Exercice proposé A – Dans le texte sur le Québec, modifiez le passage allant de "Inexorablement, le Québec" jusqu'à "processus est irréversible." en substituant "Confédération" à "Fédération".

Il est aussi beaucoup question au Québec du mariage, parfois difficile, entre les valeurs dominantes des sociétés occidentales démocratiques et l’intégration de personnes provenant de cultures très différentes. Depuis plus d’un an, s’est engagé un grand débat public centré sur ce que l’on désigne comme les “ accommodements raisonnables ” en faveur de minorités religieuses fondamentalistes. Ce débat est devenu aigu depuis que la Cour suprême du Canada a donné raison à un Sikh traditionaliste, établi au Québec, qui revendiquait pour son enfant le droit de porter à l’école le poignard rituel (kirpan), alors que les autres élèves se font saisir des couteaux de même dimension, et que cette arme est évidemment interdite, par exemple, dans les Cours de justice. Il se présente aussi des situations où l’égalité homme-femme est mise en échec pour des motifs religieux. Le malaise provoqué par les “ accommodements raisonnables ” est exacerbé par une quête de laïcité, unique sur le continent américain, dans une société trop longtemps soumise à l’Eglise catholique.
Le Canada et le Québec ont adopté depuis bientôt trente ans deux systèmes différents d’intégration. La politique fédérale de multiculturalisme, calquée sur le modèle britannique, fait la promotion d’un mode de diversité culturelle fondée sur l’ethnicité et renvoyant chacun à sa communauté d’origine. Le Québec a plutôt opté pour un modèle fondé sur l’interculturalisme, c’est-à-dire sur l’échange culturel dans le cadre des valeurs communes d’une nation plurielle majoritairement francophone. La contradiction entre ces deux visions est flagrante et insurmontable. L’accession du Québec à l’indépendance lèverait l’ambiguïté à laquelle les immigrants sont confrontés à leur arrivée.
Inexorablement, le Québec est inscrit dans un processus de minorisation au sein de la Fédération, puisque la population du reste du Canada croît plus rapidement. Ce phénomène se répercute sur la représentation du Québec au Parlement fédéral, proportionnellement en décroissance. Ce processus est irréversible.
Au-delà de ces raisons fondamentales, il faut ajouter bien modestement que le monde bénéficierait d’un Québec devenu indépendant. En dépit des obstacles mis sur son chemin par le gouvernement d’Ottawa, il a réussi, en partenariat avec la France, et grâce à l’implication de la Francophonie, à être l’un des moteurs du nouveau traité international sur la diversité des expressions culturelles . Ce traité vise à permettre les interventions des Etats en faveur des expressions et des produits culturels nationaux, et à les exclure du champ de compétence de l’Organisation mondiale du commerce (OMC). Une initiative similaire pour la protection de la diversité linguistique est tout aussi urgente, et le Québec doit s’en faire le promoteur sur la scène internationale, malgré son statut de nation non souveraine.

Exercice proposé B – Présentez les entrées, depuis leur début jusqu'à la ligne contenant "part at (332, 616) size: 57x51 px -> 41x37 px" incluse, sous forme de liste JSON de chaînes, à raison d'une chaîne par ligne et sans les lignes vides. Excluez les images de la réponse.

Données extraites d'une collection:
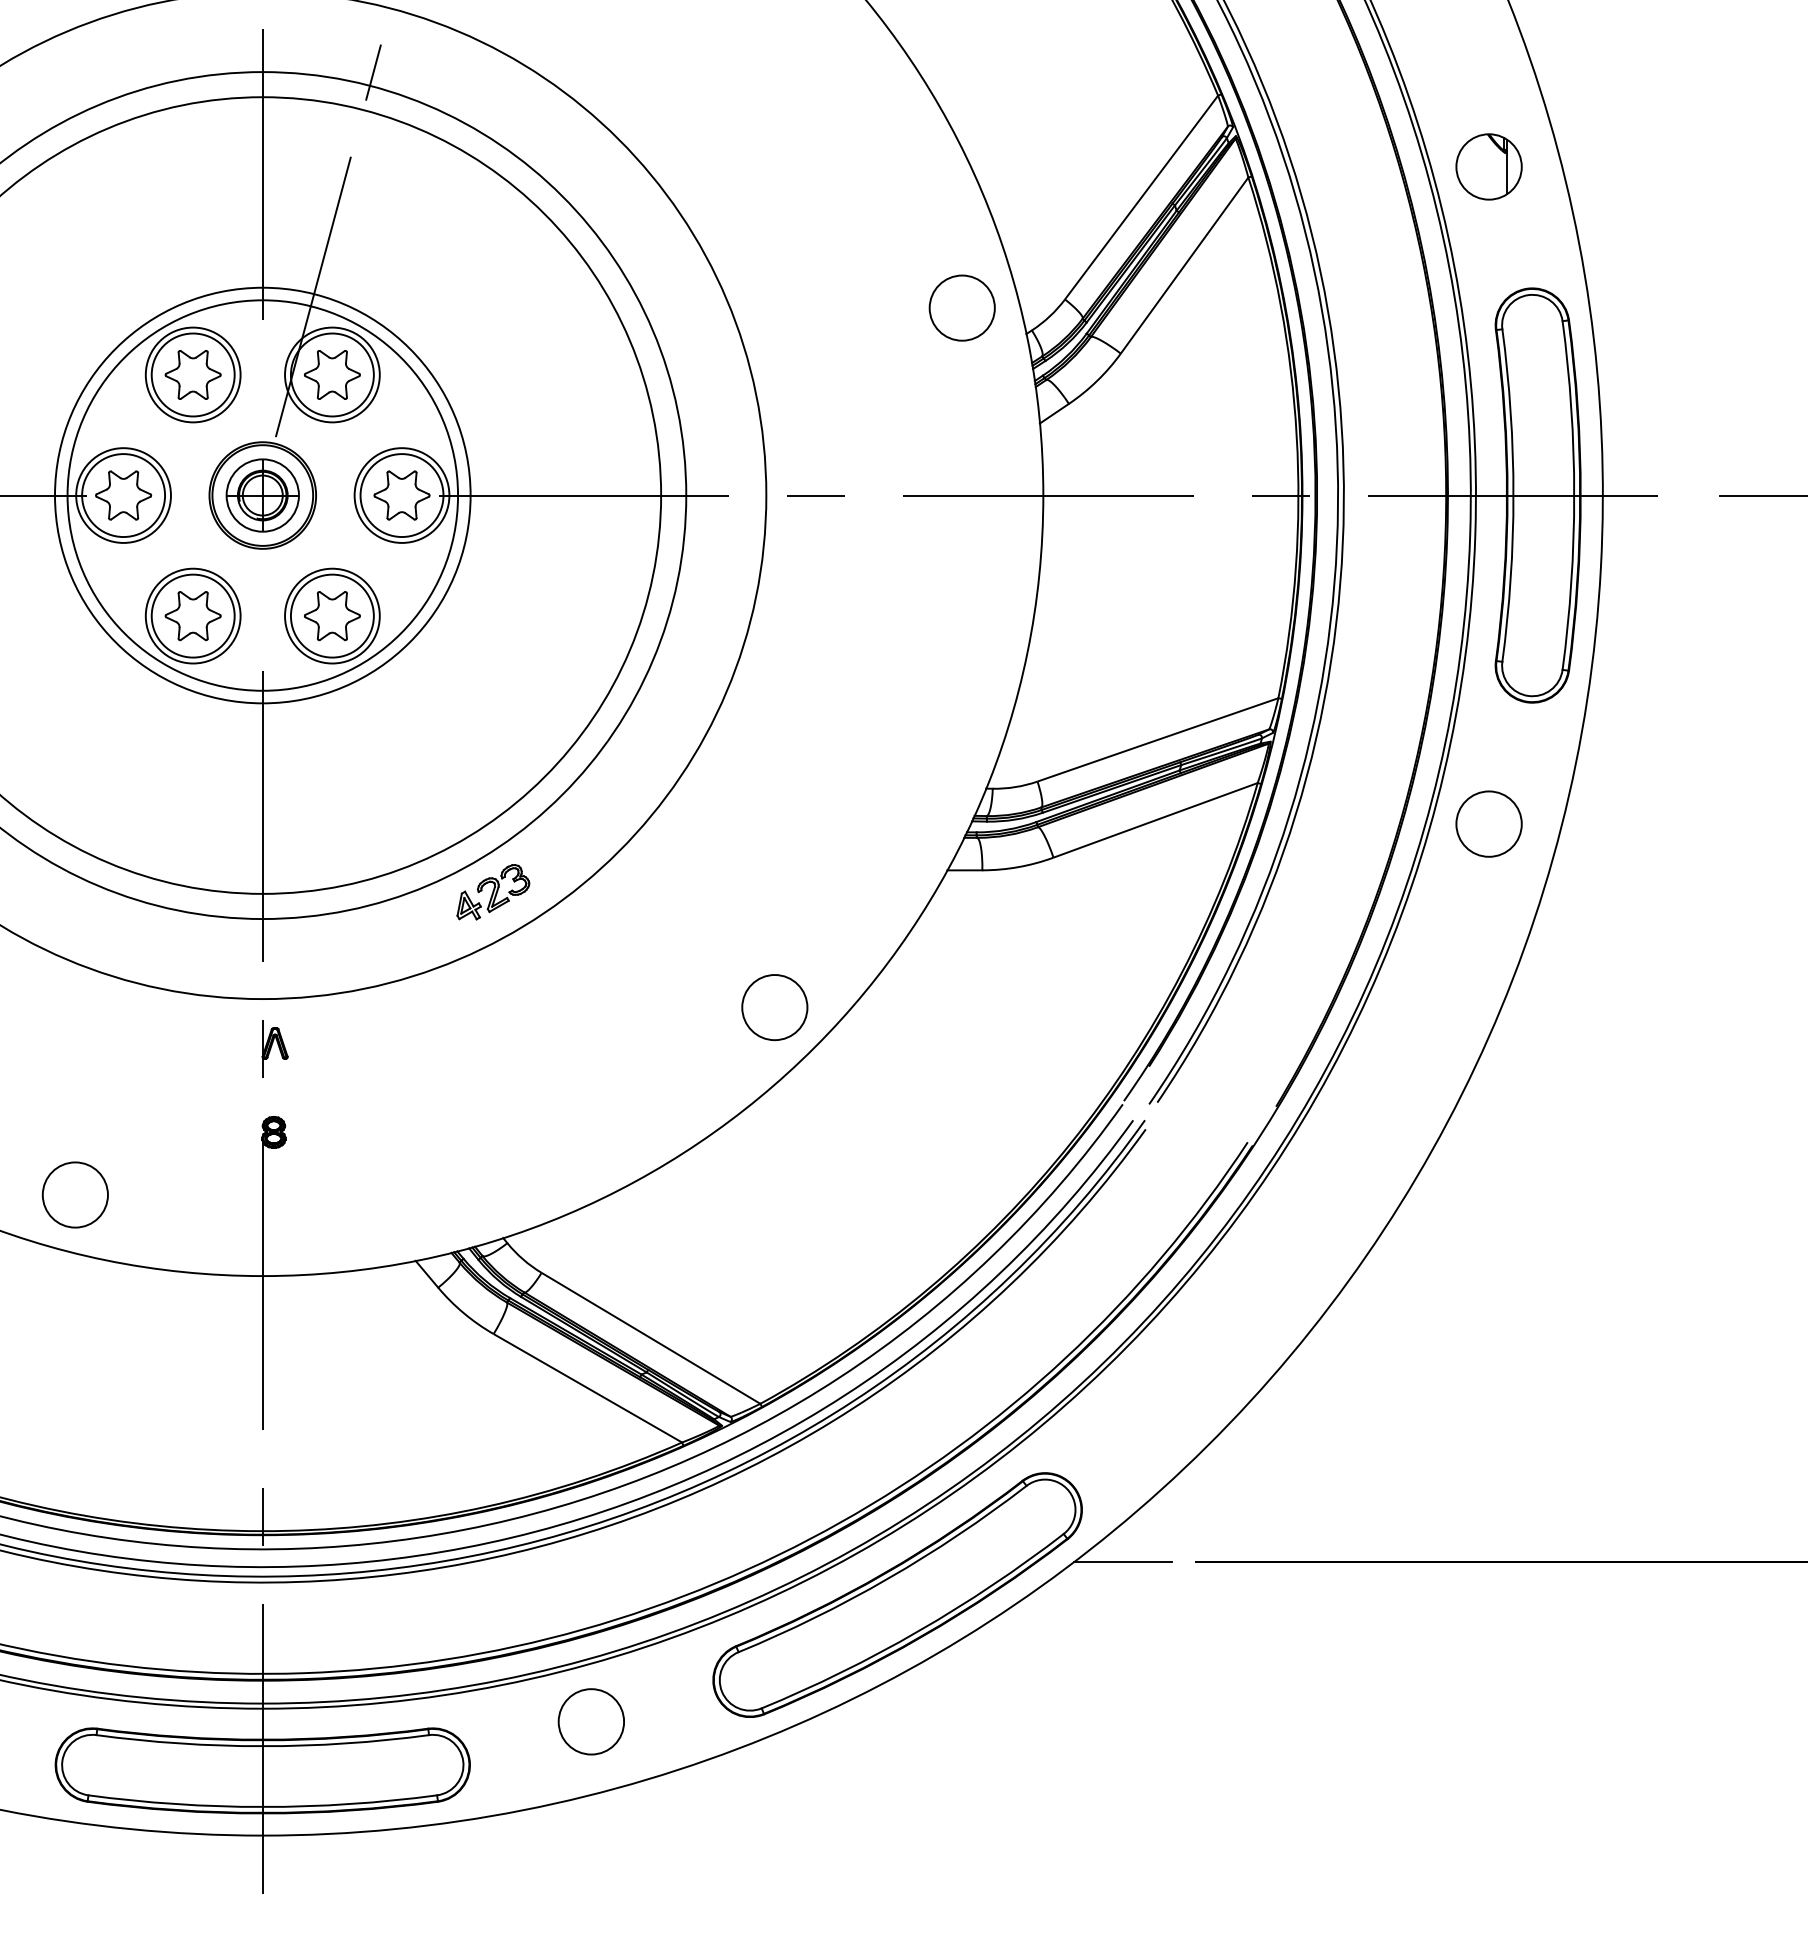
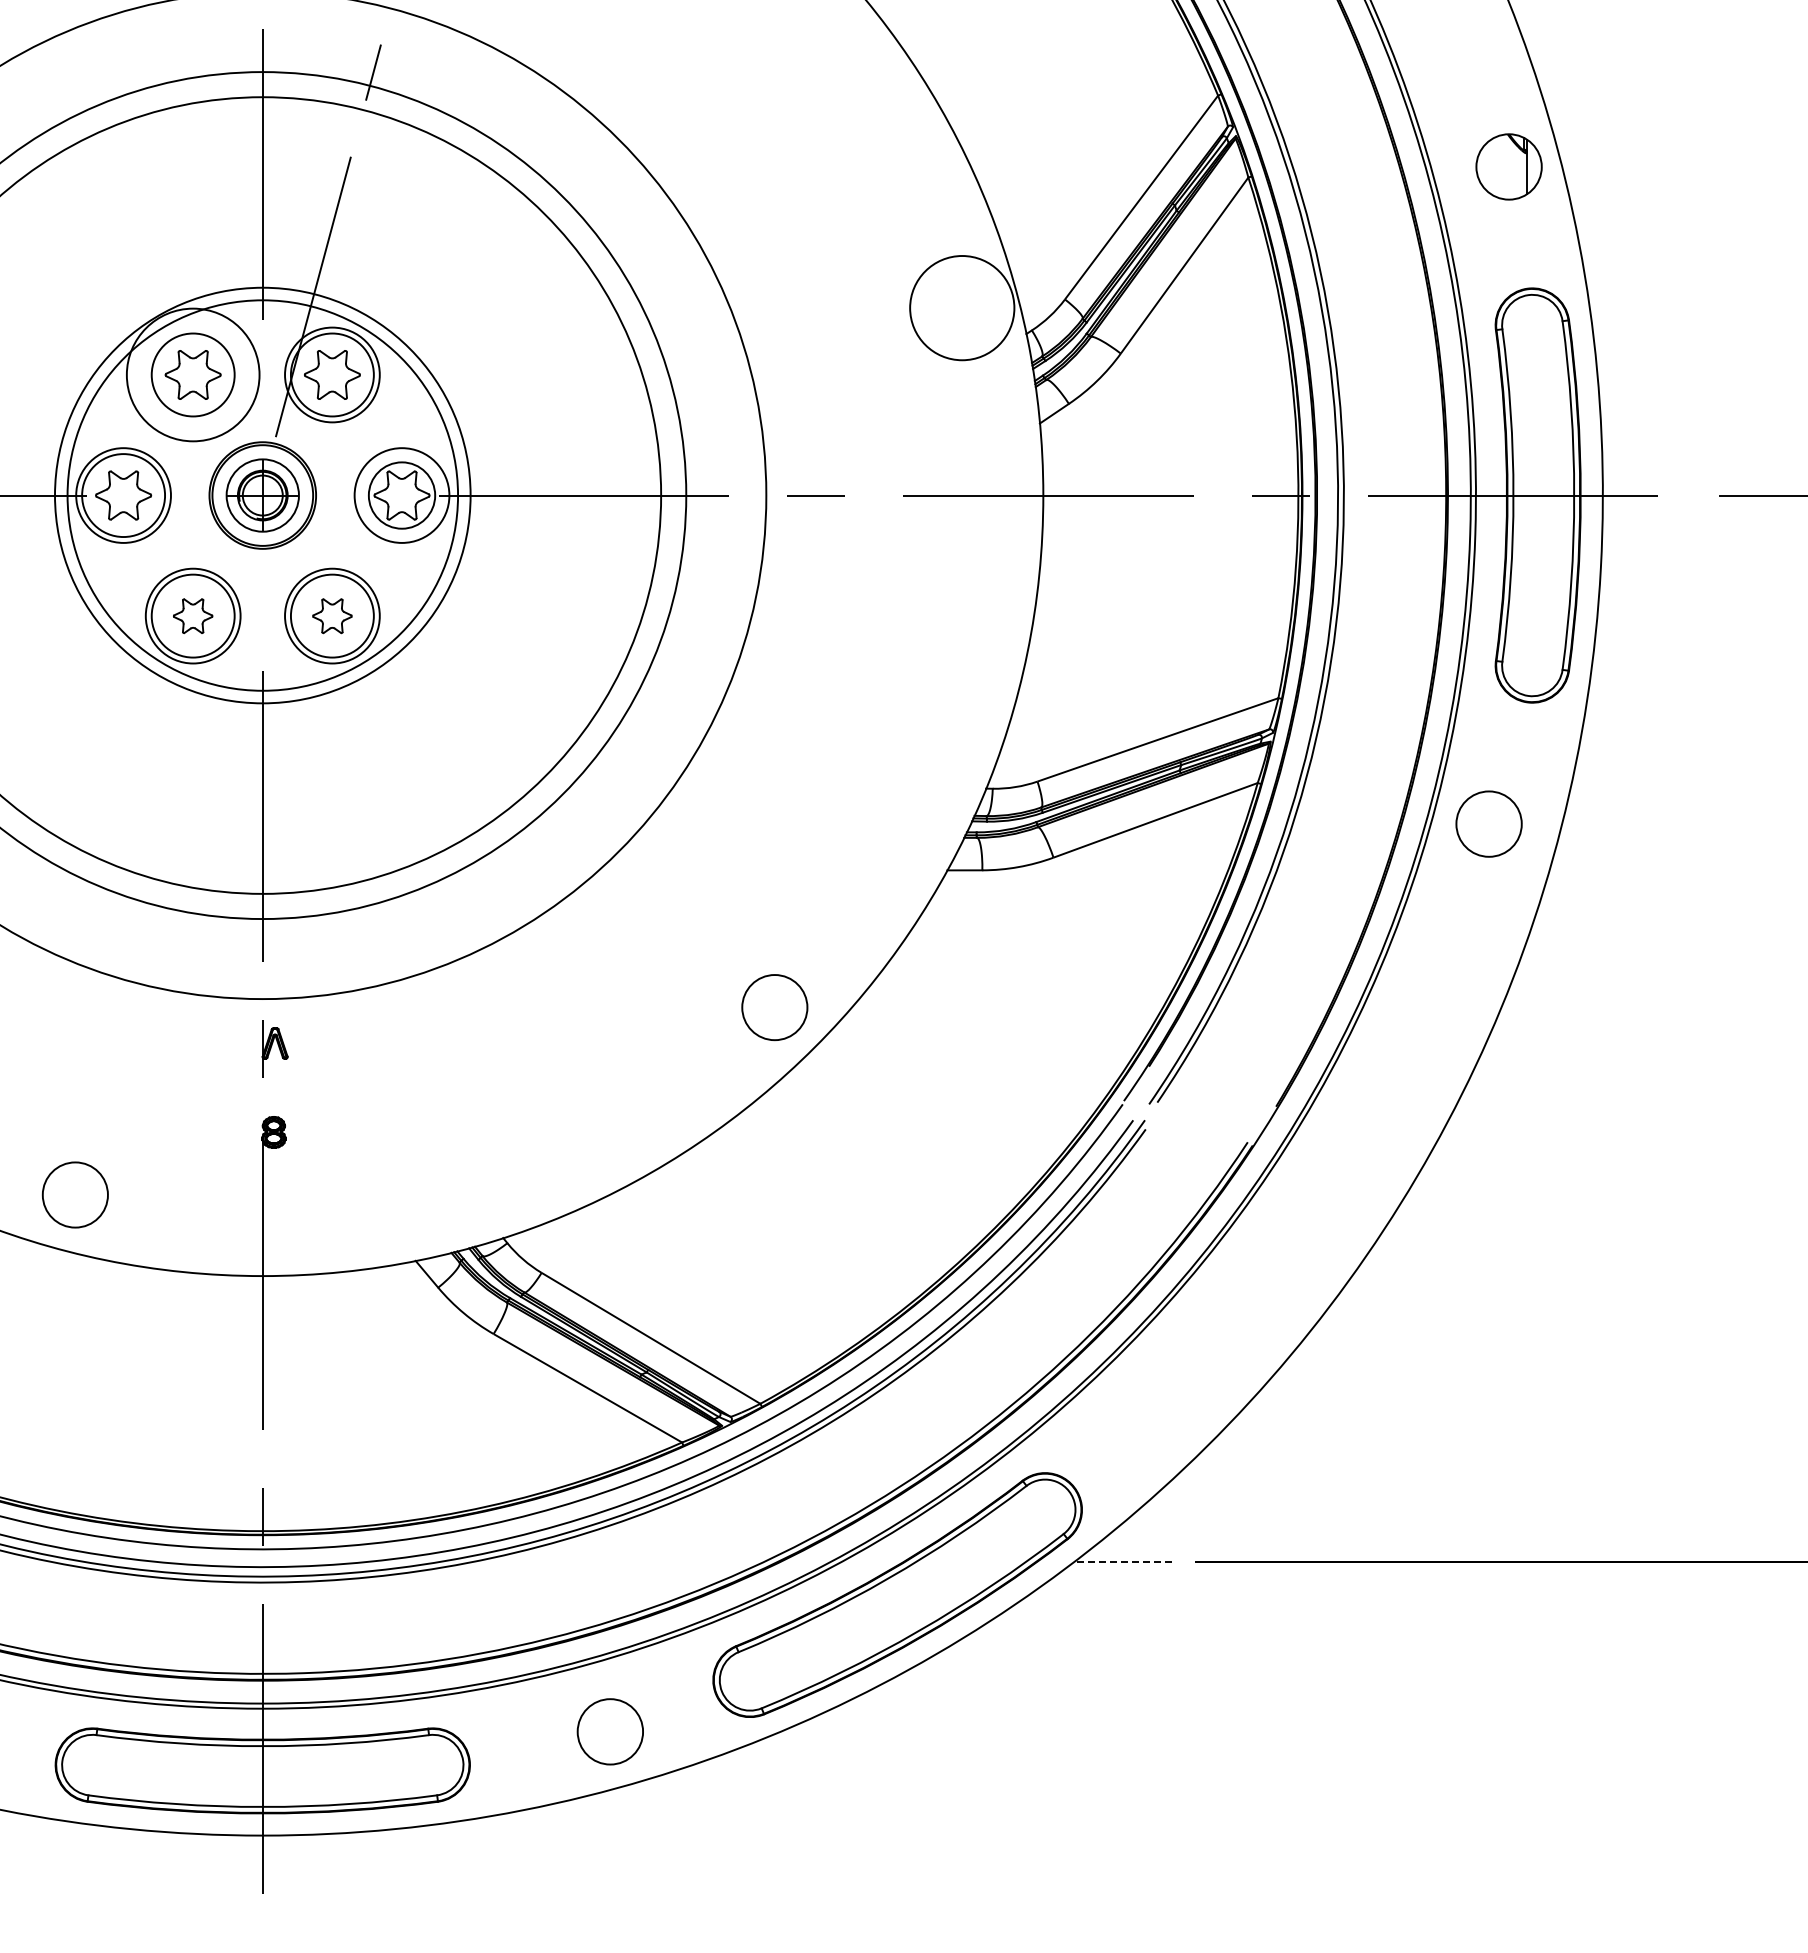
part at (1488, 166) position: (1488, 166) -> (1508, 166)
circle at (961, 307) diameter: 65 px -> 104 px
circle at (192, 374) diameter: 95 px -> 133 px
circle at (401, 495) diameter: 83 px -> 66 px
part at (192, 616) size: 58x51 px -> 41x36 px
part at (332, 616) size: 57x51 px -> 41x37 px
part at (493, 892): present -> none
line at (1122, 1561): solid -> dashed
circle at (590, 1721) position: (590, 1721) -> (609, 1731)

Réponse attendue A –
Inexorablement, le Québec est inscrit dans un processus de minorisation au sein de la Confédération, puisque la population du reste du Canada croît plus rapidement. Ce phénomène se répercute sur la représentation du Québec au Parlement fédéral, proportionnellement en décroissance. Ce processus est irréversible.

Réponse attendue B –
[
  "part at (1488, 166) position: (1488, 166) -> (1508, 166)",
  "circle at (961, 307) diameter: 65 px -> 104 px",
  "circle at (192, 374) diameter: 95 px -> 133 px",
  "circle at (401, 495) diameter: 83 px -> 66 px",
  "part at (192, 616) size: 58x51 px -> 41x36 px",
  "part at (332, 616) size: 57x51 px -> 41x37 px"
]